Critics note that attending court can be particularly onerous for low-income individuals. Studies have documented a lack of access to transportation and childcare as two factors driving FTAs. Defendants may struggle to make their court dates due to conflicts with their work, as many courts are only open during business hours. Researchers have confirmed a positive correlation between indigence and FTAs across racial and gender demographics. They speculate that the logistical challenges and financial burdens associated with court attendance drove the disparities observed in their results. Advocates have called for transportation assistance and childcare support instead of criminal sanctions to address FTAs. Advocates note that some people, including houseless individuals and people dealing with substance abuse, require additional support and that the threat of criminal sanctions is ineffective.

=== Warrant backlogs ===
Some scholars contend that FTAs have led to warrant backlogs nationwide. In 2019, around one in seven adults had warrants out for their arrest in New Orleans, Louisiana; FTAs were responsible for over half of warrants issued in New Orleans in 2017. A Department of Justice investigation of the police department in Ferguson, Missouri, found that a municipal court had generated thousands of FTA warrants and used them to impose fines and fees on residents. Individuals with warrants out of their arrest may be less likely to seek educational and employment opportunities for fear of getting apprehended. They may have their driver's license revoked and cannot access public benefits. Several jurisdictions have taken steps to clear FTA warrants to reduce these backlogs.
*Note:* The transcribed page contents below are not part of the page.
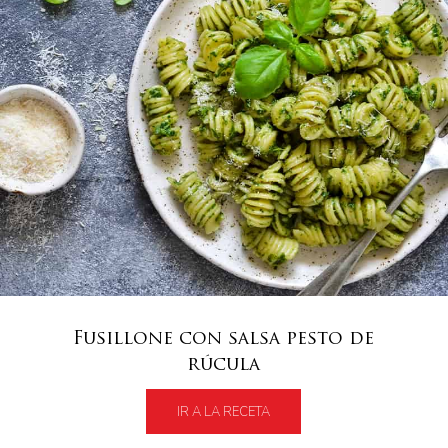
Fusillone con salsa pesto de
rúcula
IR A LA RECETA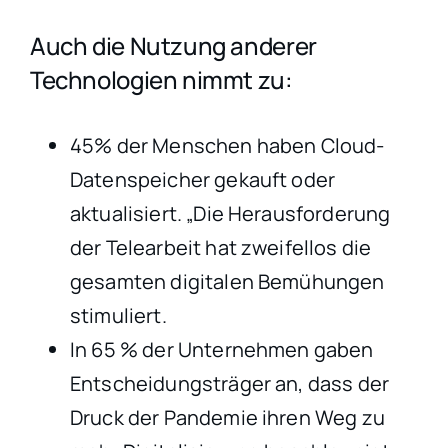
Auch die Nutzung anderer
Technologien nimmt zu:
45% der Menschen haben Cloud-
Datenspeicher gekauft oder
aktualisiert. „Die Herausforderung
der Telearbeit hat zweifellos die
gesamten digitalen Bemühungen
stimuliert.
In 65 % der Unternehmen gaben
Entscheidungsträger an, dass der
Druck der Pandemie ihren Weg zu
=== Questions about FTA prevalence ===
Whether FTA rates are prevalent enough to warrant criminal sanctions has become a point of contention. FTAs are most common for lower-level, non-violent crimes: primarily in traffic court. Not all individuals who receive a traffic ticket or summons for a minor infraction realize that not attending court can lead to a warrant for their arrest. For serious felonies, FTAs are relatively rare. The most recent data available from the Bureau of Justice Statistics demonstrate that 83% of felony defendants will never miss a court date. The majority of those who miss an appearance will return to court within one year. FTA rates are also challenging to measure and compare. Some jurisdictions treat a single-missed court appearance as an FTA, such that a new FTA arises whenever an individual misses a court date in a single legal proceeding. Other jurisdictions treat all missed court appearances within one legal proceeding as a single FTA.